Supplied data ->
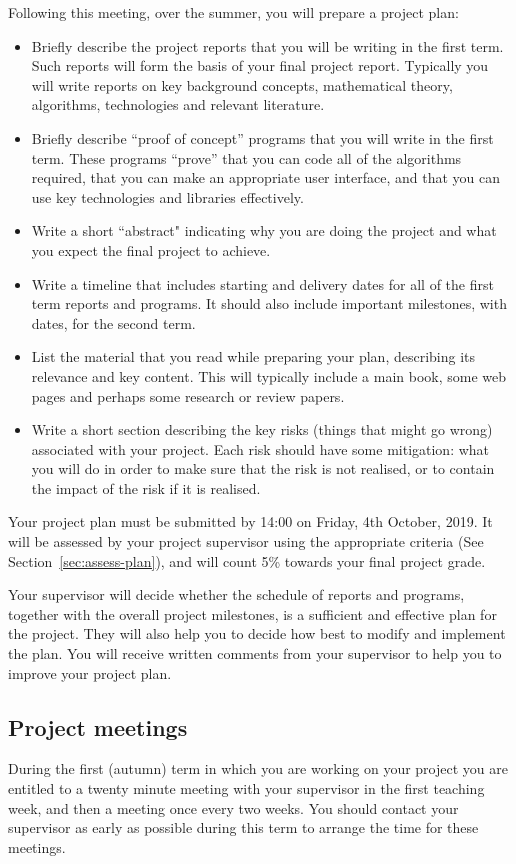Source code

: \documentclass[11pt]{article}
\newcommand{\projectPlanSubmissionDate}{14:00 on Friday, 4th October, 2019}
\newcommand{\planweight}{5\% }
\begin{document}
Following this meeting, over the summer, you will prepare a project plan:
\begin{itemize}
\item
Briefly describe the project reports that you will be writing in the first term.  Such reports will form the basis of your final project report.  Typically you will write reports on  key background concepts, mathematical theory, algorithms, technologies and relevant literature.
\item
Briefly describe ``proof of concept'' programs that you will write in the first term.  These programs ``prove'' that you can code all of the algorithms required, that you can make an appropriate user interface, and that you can use key technologies and libraries effectively.
\item Write a short ``abstract" indicating why you are doing the project and what you expect the final project to achieve.
\item Write a timeline that includes starting and delivery dates for all of the first term reports and programs.  It should also include important milestones, with dates, for the second term.
\item List the material that you read while preparing your plan, describing its relevance and key content.  This will typically include a main book, some web pages and perhaps some research or review papers.
\item Write a short section describing the key risks (things that might go wrong) associated with your project.  Each risk should have some mitigation: what you will do in order to make sure that the risk is not realised, or to contain the impact of the risk if it is realised.
\end{itemize}

Your project plan must be submitted by \projectPlanSubmissionDate.  It will be assessed by your project supervisor using the appropriate criteria (See Section~\ref{sec:assess-plan}), and will count \planweight towards your final project grade.

Your supervisor will decide whether the schedule of reports and programs, together with the overall project milestones, is a sufficient and effective plan for the project.  They will also help you to decide how best to modify and implement the plan.  You will receive written comments from your supervisor to help you to improve your project plan.

\subsection{Project meetings}
During the first (autumn) term in which you are working on your project you are entitled to a twenty minute meeting with your supervisor in the first teaching week, and then a meeting once every two weeks.
You should contact your supervisor as early as possible during this term to arrange the time for these meetings.
\end{document}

What is expected ->
Quote exactly what appears from the line containing "Your project plan must" through the final line of the listing above, including both of those lines.

Answer to this problem ->
Your project plan must be submitted by \projectPlanSubmissionDate.  It will be assessed by your project supervisor using the appropriate criteria (See Section~\ref{sec:assess-plan}), and will count \planweight towards your final project grade.

Your supervisor will decide whether the schedule of reports and programs, together with the overall project milestones, is a sufficient and effective plan for the project.  They will also help you to decide how best to modify and implement the plan.  You will receive written comments from your supervisor to help you to improve your project plan.

\subsection{Project meetings}
During the first (autumn) term in which you are working on your project you are entitled to a twenty minute meeting with your supervisor in the first teaching week, and then a meeting once every two weeks.
You should contact your supervisor as early as possible during this term to arrange the time for these meetings.
\end{document}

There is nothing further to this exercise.